Bullying, el tabú del siglo XXI

Óscar Azparren Barrena|

Publicado el 06/04/2018 a las 08:22

Con el tiempo la sociedad cambia y se mentaliza de ciertos temas, de ciertos comportamientos o de ciertos hábitos. A veces se llevan a la práctica y otras, lamentablemente, se quedan en mera teoría. Una teoría que si se aplicase, avanzaríamos algo. Solo tiene que mirar a su alrededor y observar cómo está el patio. Y nunca mejor dicho. Se está acabando un curso escolar y muchos niños desean con toda su alma el comienzo del verano. No por el sol y la playa. Para no tener que soportar burlas y agresiones en el aula. Muy triste. Y, tras el primer día de vacaciones, comienza una cuenta atrás mirando a septiembre. Un mes que da el pistoletazo de salida a un nuevo curso donde, casi seguro, todo seguirá igual. Mismos profesores pasivos, abusones y nulas medidas contra el acoso.

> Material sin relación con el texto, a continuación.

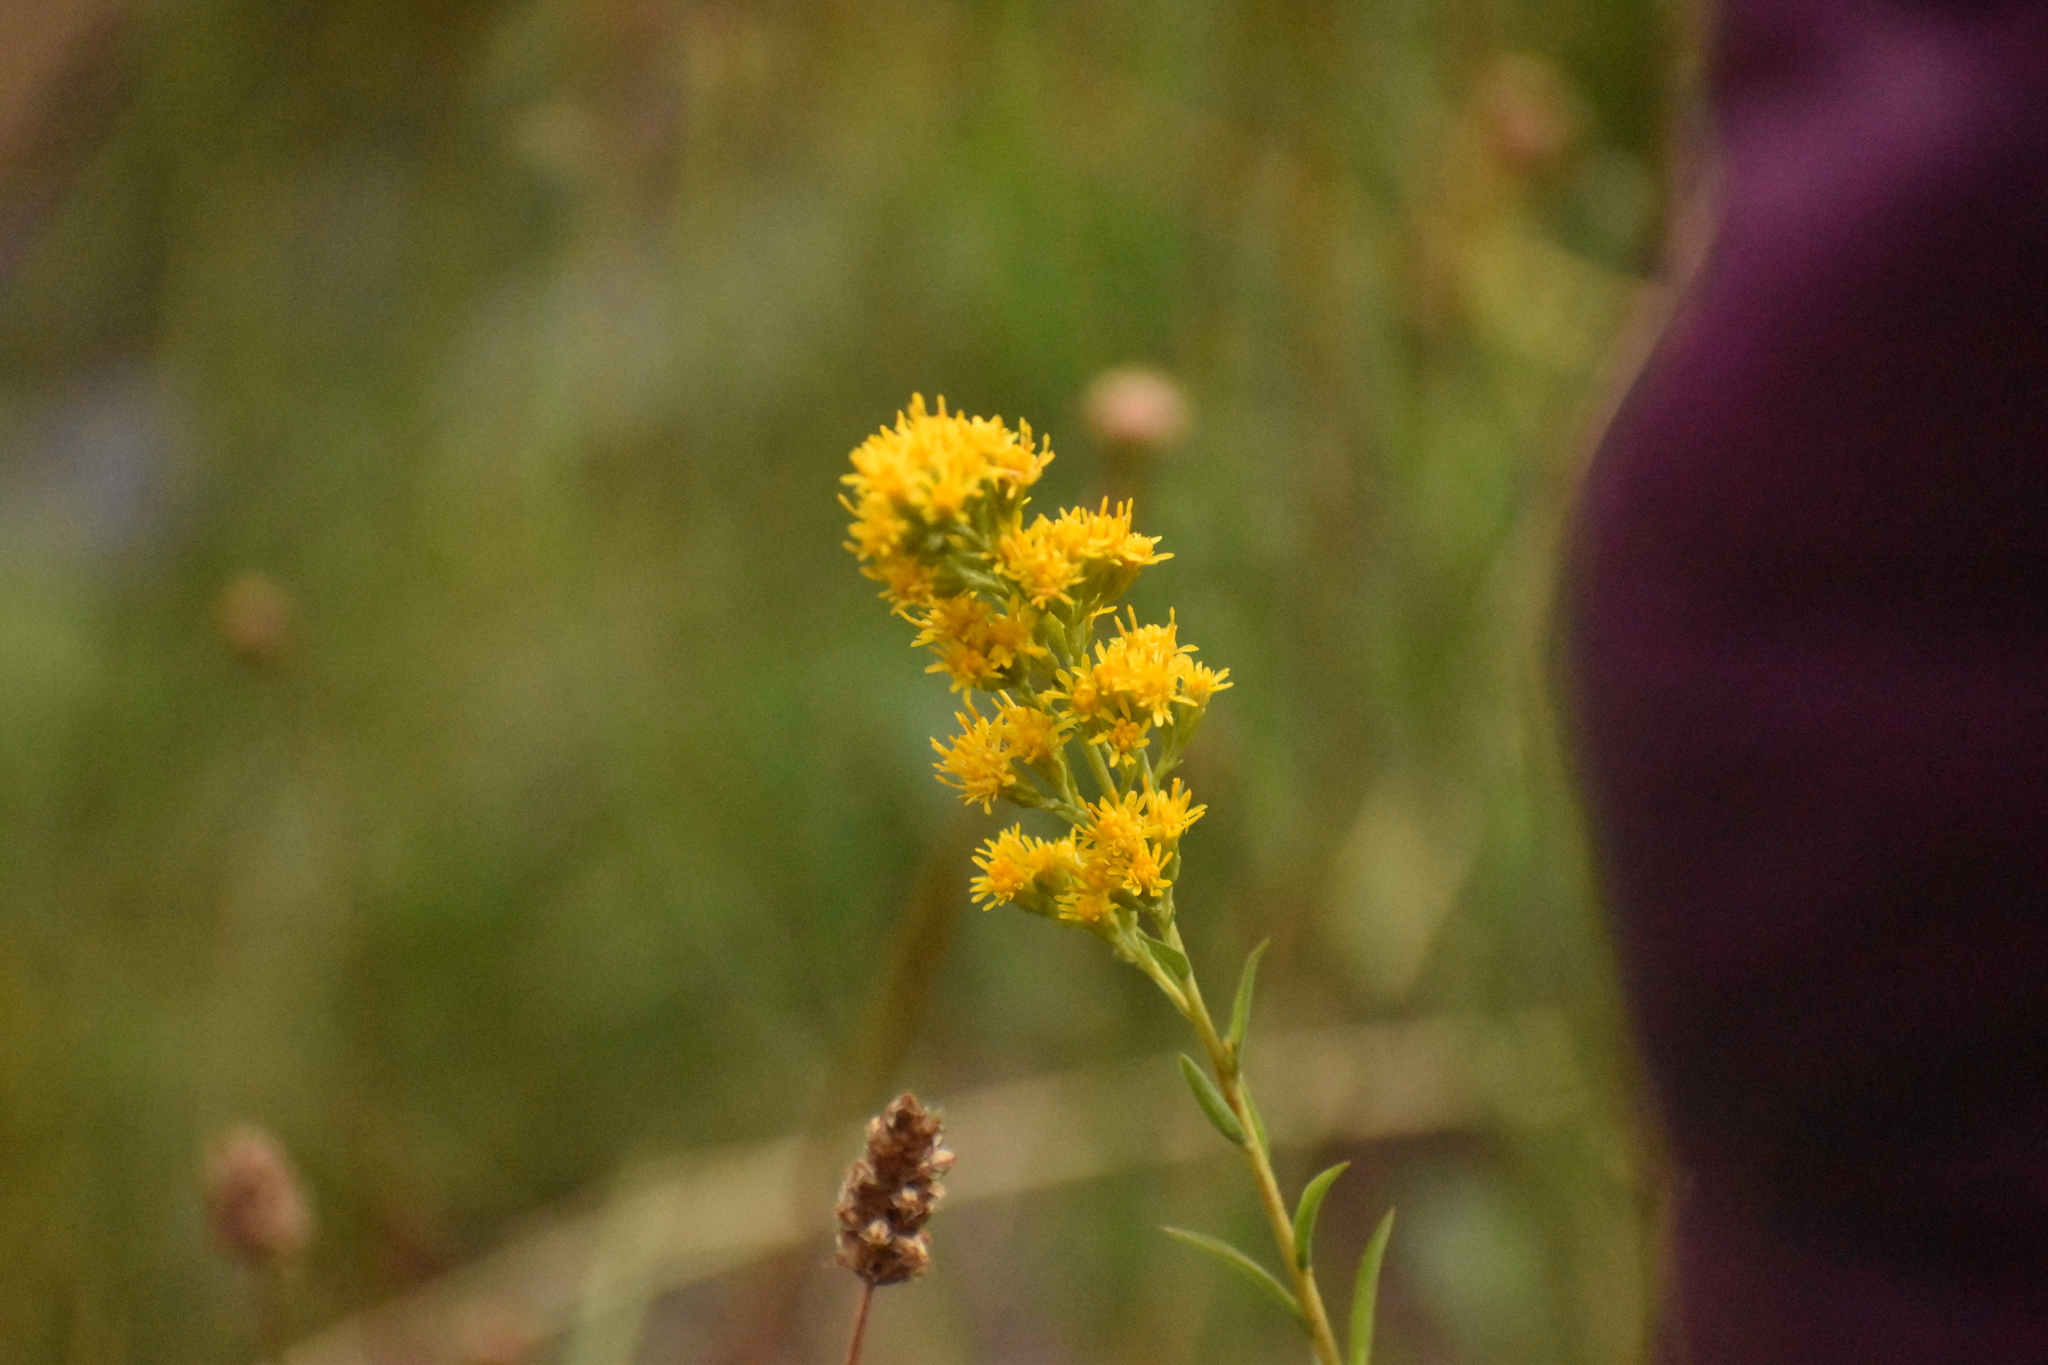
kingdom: Plantae
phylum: Tracheophyta
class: Magnoliopsida
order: Asterales
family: Asteraceae
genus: Solidago
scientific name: Solidago chilensis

Los números de acoso en los centros no se saben con certeza y, peor todavía, el número de suicidios por el bullying tampoco. Desgraciadamente es alto y está tan presente en nuestras vidas como el pan. No queremos ver que nuestro hijo acosa, algunos profesores se hacen los ciegos en sus centros, no sabemos el número de niños que se suicidan, ni tampoco conocemos todas las familias rotas y desgraciadas que tienen que lidiar con esta lacra día tras día… No sabemos nada de eso. El acoso escolar, según algunos, va a mejor y hay medidas en los centros. ¿Pero qué medidas? Cuando abarrotemos las calles pidiendo justicia contra el acoso escolar, cuando seamos capaces de enfrentarnos ante una injusticia, cuando todos salten al más mínimo acoso, cuando profesores o directores reconozcan que en sus centros hay casos de bullying, cuando algunos padres castiguen severamente a sus hijos por acosar o cuando el “marginado” sea el acosador… ahí avanzaremos.


No sirven folletitos, pancartas, PowerPoint o tutorías. Hace falta un cambio muy grande de mentalidad. Ni los niños nacen abusones ni nacen víctimas. Ya vale de reírse de las gracias del bobo de turno. Vale de decir “son cosas de niños”, vale de decir “quiere llamar la atención”, vale de “es que es hijo solo”, vale de oír “es que tiene problemas para socializarse” o vale de “mi hijo eso no hace”.


Cientos de niños temen que llegue el lunes para volver a la escuela, cientos de niños se sienten insignificantes al verse pisados por otros, cientos de niños no están teniendo infancia por culpa de gente que no tiene ningún derecho a hacer lo que está haciendo. ¿Quién tiene el maldito lujo de hacer siempre lo que quiere e irse con una sonrisa como si nada? Humildad, respeto, tolerancia, amabilidad, sinceridad, compañerismo… ¡qué fácil sería todo! No creo que esté pidiendo nada más que el mero sentido común en la vida.


Óscar Azparren Barrena, periodista. Autor de “Sombras de un pasado”.